29 April 2020

Review: Mammoth by Chris Flynn

Mammoth by Chris Flynn book cover
* Copy courtesy of University of Queensland Press *

Mammoth by Australian author Chris Flynn is like nothing I've ever read before, or likely to read again for that matter. Our narrator is a 13,000 year old extinct mammoth by the name of Mammut. It does sound crazy, but it also strangely works. The reader learns that as the bones or fossils of an animal (extinct or not) are unearthed, their consciousness returns to them and they can communicate.

Yep, you heard me right, this book has a cast of talking fossils. They talk amongst themselves by telepathy as they listen to Mammut's story of his life on earth and subsequent revival after his bones were discovered, dug up and sold.

I enjoyed the easy dialogue between the different creatures and their accents based on when and where they were unearthed and the humans they could listen in on. And boy did they have some things to say about we hominids.

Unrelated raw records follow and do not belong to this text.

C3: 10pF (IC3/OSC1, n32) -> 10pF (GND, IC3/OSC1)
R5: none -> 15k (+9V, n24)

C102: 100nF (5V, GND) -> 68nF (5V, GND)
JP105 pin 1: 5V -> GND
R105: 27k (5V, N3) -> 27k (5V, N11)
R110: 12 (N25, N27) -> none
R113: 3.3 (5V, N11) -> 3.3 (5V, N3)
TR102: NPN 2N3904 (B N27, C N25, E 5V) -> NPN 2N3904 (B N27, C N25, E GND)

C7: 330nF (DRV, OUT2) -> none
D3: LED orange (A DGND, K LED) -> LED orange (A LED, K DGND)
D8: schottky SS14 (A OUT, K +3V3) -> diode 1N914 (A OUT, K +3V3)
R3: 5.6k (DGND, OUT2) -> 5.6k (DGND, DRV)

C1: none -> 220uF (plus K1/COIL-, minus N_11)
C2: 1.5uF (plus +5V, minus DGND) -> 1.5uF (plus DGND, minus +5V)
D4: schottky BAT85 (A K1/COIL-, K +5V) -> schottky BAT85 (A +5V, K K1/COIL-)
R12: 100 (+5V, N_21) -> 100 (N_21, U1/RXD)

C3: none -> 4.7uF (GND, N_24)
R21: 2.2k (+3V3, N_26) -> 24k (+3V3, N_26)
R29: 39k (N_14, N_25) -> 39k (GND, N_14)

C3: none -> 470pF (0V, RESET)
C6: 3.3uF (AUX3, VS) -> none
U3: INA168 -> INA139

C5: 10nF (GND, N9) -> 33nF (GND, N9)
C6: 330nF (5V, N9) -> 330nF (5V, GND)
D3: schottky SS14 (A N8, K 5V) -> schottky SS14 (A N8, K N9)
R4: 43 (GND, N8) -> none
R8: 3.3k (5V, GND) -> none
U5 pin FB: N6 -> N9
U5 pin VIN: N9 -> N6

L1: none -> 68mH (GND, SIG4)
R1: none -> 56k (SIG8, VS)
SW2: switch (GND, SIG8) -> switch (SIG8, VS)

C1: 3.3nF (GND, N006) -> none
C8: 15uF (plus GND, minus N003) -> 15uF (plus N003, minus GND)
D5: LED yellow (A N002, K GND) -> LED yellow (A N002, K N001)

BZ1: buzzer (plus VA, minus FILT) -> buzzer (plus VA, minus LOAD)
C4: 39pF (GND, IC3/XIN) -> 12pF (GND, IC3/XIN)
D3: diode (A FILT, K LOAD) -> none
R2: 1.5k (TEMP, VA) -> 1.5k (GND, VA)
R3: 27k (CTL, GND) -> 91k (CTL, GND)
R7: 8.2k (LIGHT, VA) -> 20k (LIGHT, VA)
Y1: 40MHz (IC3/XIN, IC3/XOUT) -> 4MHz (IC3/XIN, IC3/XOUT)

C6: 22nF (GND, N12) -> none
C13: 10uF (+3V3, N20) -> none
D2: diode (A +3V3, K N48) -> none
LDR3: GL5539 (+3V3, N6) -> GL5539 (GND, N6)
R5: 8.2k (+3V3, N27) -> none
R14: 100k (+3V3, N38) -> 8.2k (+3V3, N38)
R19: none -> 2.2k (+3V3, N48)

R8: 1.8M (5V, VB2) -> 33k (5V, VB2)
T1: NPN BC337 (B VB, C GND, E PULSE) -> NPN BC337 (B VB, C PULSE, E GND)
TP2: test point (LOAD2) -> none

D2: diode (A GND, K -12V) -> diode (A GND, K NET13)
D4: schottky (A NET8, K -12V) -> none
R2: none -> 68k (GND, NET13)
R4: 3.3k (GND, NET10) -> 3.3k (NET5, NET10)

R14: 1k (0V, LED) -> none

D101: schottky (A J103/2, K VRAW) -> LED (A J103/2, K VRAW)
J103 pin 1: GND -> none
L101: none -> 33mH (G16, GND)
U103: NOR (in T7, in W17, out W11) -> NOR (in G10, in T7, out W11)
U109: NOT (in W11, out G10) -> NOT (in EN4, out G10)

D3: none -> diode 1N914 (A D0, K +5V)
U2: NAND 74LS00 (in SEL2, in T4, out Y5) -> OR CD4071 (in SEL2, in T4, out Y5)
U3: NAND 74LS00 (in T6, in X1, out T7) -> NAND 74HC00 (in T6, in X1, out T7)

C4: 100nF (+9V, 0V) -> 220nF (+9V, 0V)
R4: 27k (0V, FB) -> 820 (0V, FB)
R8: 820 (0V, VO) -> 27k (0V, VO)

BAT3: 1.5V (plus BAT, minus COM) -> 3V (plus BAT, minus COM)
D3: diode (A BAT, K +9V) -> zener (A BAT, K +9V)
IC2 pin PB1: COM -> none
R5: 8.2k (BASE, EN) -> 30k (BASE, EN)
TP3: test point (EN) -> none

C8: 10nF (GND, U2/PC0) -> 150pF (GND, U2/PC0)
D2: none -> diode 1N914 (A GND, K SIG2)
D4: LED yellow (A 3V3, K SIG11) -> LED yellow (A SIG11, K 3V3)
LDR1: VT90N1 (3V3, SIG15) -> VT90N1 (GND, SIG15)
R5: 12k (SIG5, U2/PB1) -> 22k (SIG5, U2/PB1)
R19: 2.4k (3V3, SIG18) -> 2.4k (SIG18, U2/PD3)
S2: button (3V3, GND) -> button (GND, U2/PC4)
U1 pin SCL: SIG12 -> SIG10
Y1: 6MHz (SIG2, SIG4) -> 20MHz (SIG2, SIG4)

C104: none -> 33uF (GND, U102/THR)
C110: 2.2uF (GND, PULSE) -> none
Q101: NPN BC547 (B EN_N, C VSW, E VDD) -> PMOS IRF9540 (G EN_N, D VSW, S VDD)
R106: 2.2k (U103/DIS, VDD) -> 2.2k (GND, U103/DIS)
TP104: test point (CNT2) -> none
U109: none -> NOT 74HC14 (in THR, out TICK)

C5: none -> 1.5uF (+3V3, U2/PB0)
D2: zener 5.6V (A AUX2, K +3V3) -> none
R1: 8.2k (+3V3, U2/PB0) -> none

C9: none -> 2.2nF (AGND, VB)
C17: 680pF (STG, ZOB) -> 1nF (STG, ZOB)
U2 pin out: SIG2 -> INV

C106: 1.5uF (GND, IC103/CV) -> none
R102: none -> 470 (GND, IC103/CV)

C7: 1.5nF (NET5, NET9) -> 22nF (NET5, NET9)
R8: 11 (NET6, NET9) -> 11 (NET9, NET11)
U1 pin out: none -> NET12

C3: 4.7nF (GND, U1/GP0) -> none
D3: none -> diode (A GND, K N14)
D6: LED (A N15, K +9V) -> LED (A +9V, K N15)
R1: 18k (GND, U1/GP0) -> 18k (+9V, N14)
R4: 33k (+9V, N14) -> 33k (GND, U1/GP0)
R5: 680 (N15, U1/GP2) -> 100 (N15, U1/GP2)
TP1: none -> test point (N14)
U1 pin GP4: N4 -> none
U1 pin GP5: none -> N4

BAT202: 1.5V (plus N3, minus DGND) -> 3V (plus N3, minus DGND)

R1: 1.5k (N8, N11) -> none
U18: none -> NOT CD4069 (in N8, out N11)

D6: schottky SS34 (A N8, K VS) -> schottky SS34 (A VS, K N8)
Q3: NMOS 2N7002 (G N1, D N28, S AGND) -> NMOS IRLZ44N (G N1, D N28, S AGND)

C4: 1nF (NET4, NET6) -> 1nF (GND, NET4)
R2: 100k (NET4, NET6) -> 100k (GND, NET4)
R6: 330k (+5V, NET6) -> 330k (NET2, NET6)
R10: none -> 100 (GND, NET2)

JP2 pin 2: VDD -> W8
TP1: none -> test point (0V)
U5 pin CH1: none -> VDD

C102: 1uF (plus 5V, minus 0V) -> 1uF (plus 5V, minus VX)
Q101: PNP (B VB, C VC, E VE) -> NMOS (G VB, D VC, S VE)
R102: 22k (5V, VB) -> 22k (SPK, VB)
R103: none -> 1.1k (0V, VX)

What I didn't enjoy was the lack of punctuation for any of this dialogue. I was chatting with another booklover about this very thing last week, and it's an incredibly hard feat to pull off dialogue without punctuation. Unfortunately it slowed me down here and I frequently had to backtrack to find out who was speaking.

I enjoyed the majority of Mammut's story, however some parts of his story were too detailed and failed to hold my interest while others had me entranced. I wanted to learn more about the other fossils in the conversation, however I recognise the book wouldn't have been called Mammoth if that were the case.

Originality is hard to come by these days, and I take my hat off to Australian author Chris Flynn, because he's certainly achieved it here.

Carpe Librum!

My Rating:
★ ★

Would you like to comment?

  1. I didn’t think this would be my type of thing, and your comments have confirmed it, thanks for sharing.

    1. It's quite unusual and quirky but you might like it.

  2. I have a copy of this. Thanks for the balanced review.

    1. Thanks Theresa, keen to know what you make of this one.